WHAT TO WORK ON: Could you write out the entries below again with "city" replaced by "locality" and nothing else changed, leaving the pictures out?

Stored data
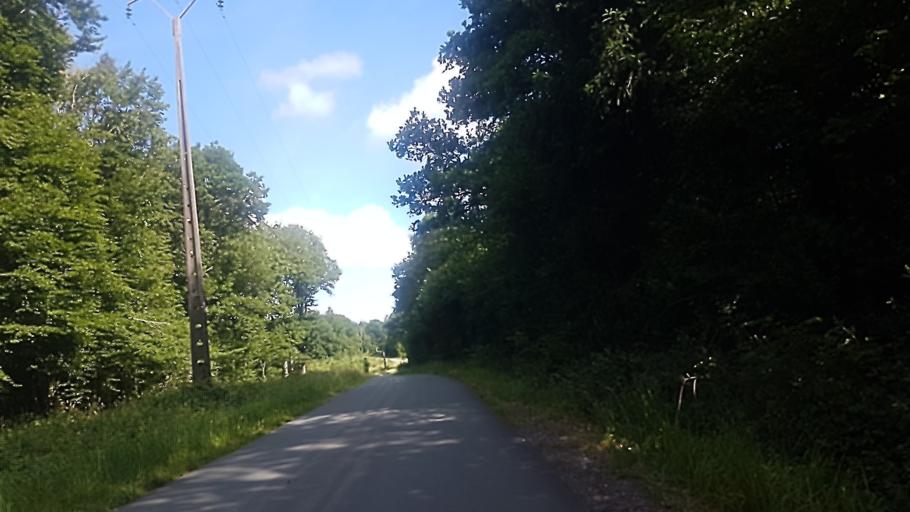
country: BE
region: Wallonia
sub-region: Province de Namur
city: Couvin
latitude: 50.0459
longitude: 4.5621
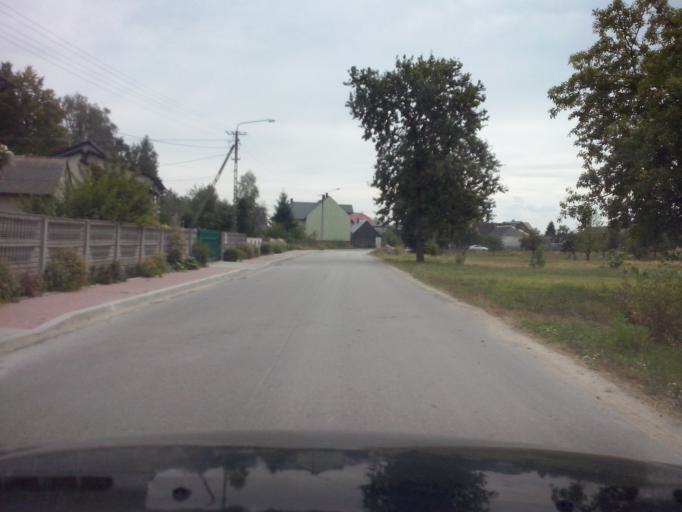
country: PL
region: Swietokrzyskie
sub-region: Powiat kielecki
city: Lagow
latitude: 50.7401
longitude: 21.0687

THE OUTPUT:
country: BE
region: Wallonia
sub-region: Province de Namur
locality: Couvin
latitude: 50.0459
longitude: 4.5621
country: PL
region: Swietokrzyskie
sub-region: Powiat kielecki
locality: Lagow
latitude: 50.7401
longitude: 21.0687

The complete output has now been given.